I've caught a little DIY fever recently. 

*I've become a little dye-curious.*

I want to go a light auburn to red-brown; a little darker than this pic below






I was wondering how I go about dying my hair without frying it off and maintaining it after all that processing. 
	

	
	
		
		

		
		
	


	




How do I prep my hair for the process? 
I know my relaxer should be weeks apart from dyeing. 
Are there any processor fluids you recommend over others? 
And are their any hair dyes that would best for relaxed hair? 
And of course any tips, experiences, and recommendations outside of what I'm asking would be really really awesome!

Please help!

BTW! Should I practice on some cheapy human yaki?


----------



## HeavenLeiBlu (Sep 20, 2010)

Quote:

   Originally Posted by *Goat Goat Etc.* 

 
_

How do I prep my hair for the process?
I know my relaxer should be weeks apart from dyeing. 
Are there any processor fluids you recommend over others? 
And are their any hair dyes that would best for relaxed hair? 
And of course any tips, experiences, and recommendations outside of what I'm asking would be really really awesome!

Please help!

BTW! Should I practice on some cheapy human yaki?_

 

To answer your questions in order:

1. Make sure your hair is clean and free of products. Ideally, you'd do this on a weekend. Wash your hair on Friday night... do the color Saturday night or Sunday. I'd wash my hair an immediately color, BUT my hair is natural, so I advise against doing that immediately post shampoo if your hair is processed in any way. 1b. Yes, wait at least two weeks between those two processes. 1c. *DO THE STRAND TEST!!!!!!!!!!*

2. Not really. I'd advise you to stick with box color as opposed to two step processes ( bleaching to lighten, then adding color), especially since this seems like your first time.
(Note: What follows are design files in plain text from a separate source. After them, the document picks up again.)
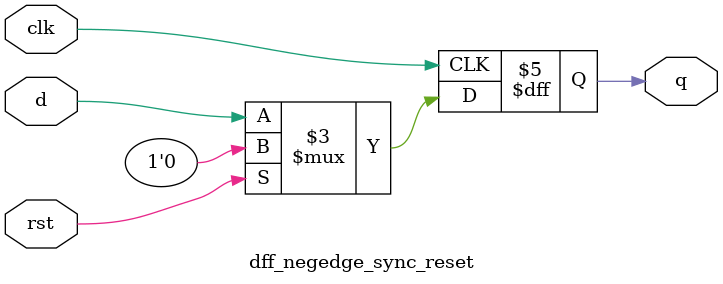
<source format=v>
module dff_negedge_sync_reset (
    input clk,
    input rst, // active high sync reset
    input d,
    output reg q
);
    always @(negedge clk) begin
        if (rst)
            q <= 0;
        else
            q <= d;
    end
endmodule

</source>
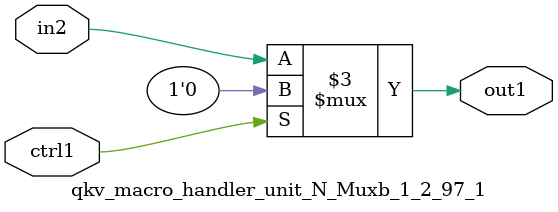
<source format=v>

`timescale 1ps / 1ps


module qkv_macro_handler_unit_N_Muxb_1_2_97_1( in2, ctrl1, out1 );

    input in2;
    input ctrl1;
    output out1;
    reg out1;

    
    // rtl_process:qkv_macro_handler_unit_N_Muxb_1_2_97_1/qkv_macro_handler_unit_N_Muxb_1_2_97_1_thread_1
    always @*
      begin : qkv_macro_handler_unit_N_Muxb_1_2_97_1_thread_1
        case (ctrl1) 
          1'b1: 
            begin
              out1 = 1'b0;
            end
          default: 
            begin
              out1 = in2;
            end
        endcase
      end

endmodule



</source>
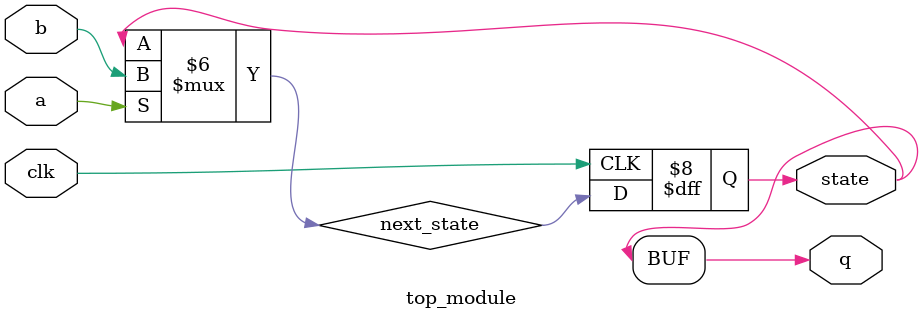
<source format=sv>
module top_module (
    input clk,
    input a,
    input b,
    output reg q,
    output reg state
);

    reg next_state;

    always @(posedge clk) begin
        state <= next_state;  // Update state on rising edge of clk
    end

    always @(*) begin
        // Determine next state based on inputs a and b
        if (a == 1'b1) begin
            next_state = b;
        end else begin
            next_state = state;
        end
    end

    always @(*) begin
        q = state;  // `q` is the current state
    end

endmodule

</source>
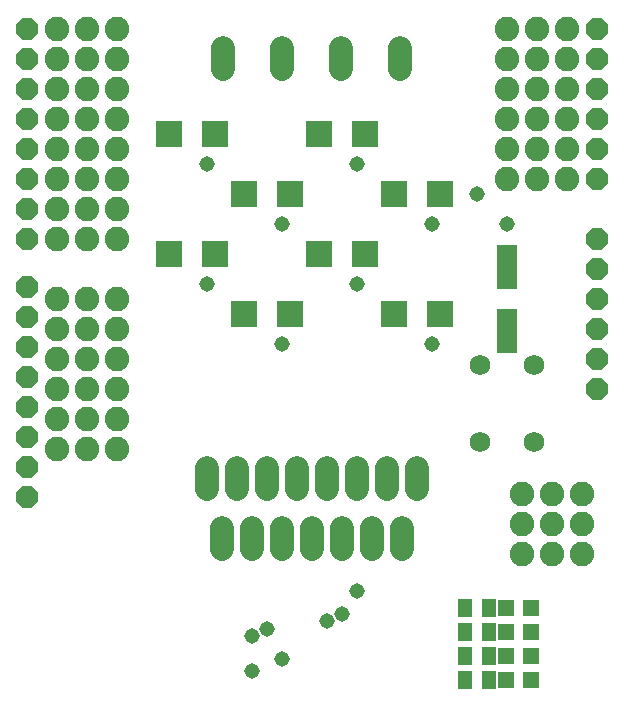
<source format=gts>
G75*
%MOIN*%
%OFA0B0*%
%FSLAX24Y24*%
%IPPOS*%
%LPD*%
%AMOC8*
5,1,8,0,0,1.08239X$1,22.5*
%
%ADD10OC8,0.0740*%
%ADD11C,0.0789*%
%ADD12C,0.0785*%
%ADD13C,0.0820*%
%ADD14R,0.0710X0.1458*%
%ADD15R,0.0867X0.0867*%
%ADD16C,0.0680*%
%ADD17R,0.0552X0.0552*%
%ADD18R,0.0513X0.0631*%
%ADD19C,0.0516*%
D10*
X001150Y012100D03*
X001150Y013100D03*
X001150Y014100D03*
X001150Y015100D03*
X001150Y016100D03*
X001150Y017100D03*
X001150Y018100D03*
X001150Y019100D03*
X001150Y020700D03*
X001150Y021700D03*
X001150Y022700D03*
X001150Y023700D03*
X001150Y024700D03*
X001150Y025700D03*
X001150Y026700D03*
X001150Y027700D03*
X020150Y027700D03*
X020150Y026700D03*
X020150Y025700D03*
X020150Y024700D03*
X020150Y023700D03*
X020150Y022700D03*
X020150Y020700D03*
X020150Y019700D03*
X020150Y018700D03*
X020150Y017700D03*
X020150Y016700D03*
X020150Y015700D03*
D11*
X007650Y011054D02*
X007650Y010346D01*
X008650Y010346D02*
X008650Y011054D01*
X009650Y011054D02*
X009650Y010346D01*
X010650Y010346D02*
X010650Y011054D01*
X011650Y011054D02*
X011650Y010346D01*
X012650Y010346D02*
X012650Y011054D01*
X013650Y011054D02*
X013650Y010346D01*
X013150Y012346D02*
X013150Y013054D01*
X012150Y013054D02*
X012150Y012346D01*
X011150Y012346D02*
X011150Y013054D01*
X010150Y013054D02*
X010150Y012346D01*
X009150Y012346D02*
X009150Y013054D01*
X008150Y013054D02*
X008150Y012346D01*
X007150Y012346D02*
X007150Y013054D01*
X014150Y013054D02*
X014150Y012346D01*
D12*
X013603Y026348D02*
X013603Y027053D01*
X011634Y027053D02*
X011634Y026348D01*
X009666Y026348D02*
X009666Y027053D01*
X007697Y027053D02*
X007697Y026348D01*
D13*
X004150Y026700D03*
X004150Y025700D03*
X004150Y024700D03*
X004150Y023700D03*
X004150Y022700D03*
X004150Y021700D03*
X004150Y020700D03*
X003150Y020700D03*
X003150Y021700D03*
X003150Y022700D03*
X003150Y023700D03*
X003150Y024700D03*
X003150Y025700D03*
X003150Y026700D03*
X003150Y027700D03*
X002150Y027700D03*
X002150Y026700D03*
X002150Y025700D03*
X002150Y024700D03*
X002150Y023700D03*
X002150Y022700D03*
X002150Y021700D03*
X002150Y020700D03*
X002150Y018700D03*
X002150Y017700D03*
X002150Y016700D03*
X002150Y015700D03*
X002150Y014700D03*
X002150Y013700D03*
X003150Y013700D03*
X003150Y014700D03*
X003150Y015700D03*
X003150Y016700D03*
X003150Y017700D03*
X003150Y018700D03*
X004150Y018700D03*
X004150Y017700D03*
X004150Y016700D03*
X004150Y015700D03*
X004150Y014700D03*
X004150Y013700D03*
X004150Y027700D03*
X017150Y027700D03*
X017150Y026700D03*
X017150Y025700D03*
X017150Y024700D03*
X017150Y023700D03*
X017150Y022700D03*
X018150Y022700D03*
X018150Y023700D03*
X018150Y024700D03*
X018150Y025700D03*
X018150Y026700D03*
X018150Y027700D03*
X019150Y027700D03*
X019150Y026700D03*
X019150Y025700D03*
X019150Y024700D03*
X019150Y023700D03*
X019150Y022700D03*
X018650Y012200D03*
X018650Y011200D03*
X018650Y010200D03*
X019650Y010200D03*
X019650Y011200D03*
X019650Y012200D03*
X017650Y012200D03*
X017650Y011200D03*
X017650Y010200D03*
D14*
X017150Y017637D03*
X017150Y019763D03*
D15*
X014914Y018200D03*
X013386Y018200D03*
X012414Y020200D03*
X010886Y020200D03*
X009914Y018200D03*
X008386Y018200D03*
X007414Y020200D03*
X005886Y020200D03*
X008386Y022200D03*
X007414Y024200D03*
X005886Y024200D03*
X009914Y022200D03*
X010886Y024200D03*
X012414Y024200D03*
X013386Y022200D03*
X014914Y022200D03*
D16*
X016260Y016480D03*
X018040Y016480D03*
X018040Y013920D03*
X016260Y013920D03*
D17*
X017137Y008400D03*
X017137Y007600D03*
X017137Y006800D03*
X017137Y006000D03*
X017963Y006000D03*
X017963Y006800D03*
X017963Y007600D03*
X017963Y008400D03*
D18*
X016544Y008400D03*
X016544Y007600D03*
X016544Y006800D03*
X016544Y006000D03*
X015756Y006000D03*
X015756Y006800D03*
X015756Y007600D03*
X015756Y008400D03*
D19*
X012150Y008950D03*
X011650Y008200D03*
X011150Y007950D03*
X009650Y006700D03*
X009150Y007700D03*
X008650Y007450D03*
X008650Y006300D03*
X009650Y017200D03*
X007150Y019200D03*
X009650Y021200D03*
X007150Y023200D03*
X012150Y023200D03*
X014650Y021200D03*
X016150Y022200D03*
X017150Y021200D03*
X014650Y017200D03*
X012150Y019200D03*
M02*

</source>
3.  To reiterate number 2, stick with pre-boxed color and stay the hell away from Feria and Dark and Lovely (ESPECIALLY when it comes to reds). Creme of Nature and Textures and Tones have lovely, gentle and vibrant long lasting reds.  *DO THE STRAND TEST!!!!!!*



Practicing on some yaki is an option, but it wont necessarily be true to the results YOUR hair will get. Different processing and porosity all factor into that. If anything, the yaki will help you with technique, not to see the end result on your own actual hair. *DO THE STRAND TEST, LOL

**Make sure you have some vaseline on hand to protect your ears/neck/forehead from getting stained.

 *Keep plenty towels around to clean up and protect your work area and floor.

* Have PLASTIC hair clips on hand.

 *If your hair is thick and longer than shoulder length, prepare to buy and use more than one box of color, and enlist help.  You'll need it.

Hope that helps. Good luck!


----------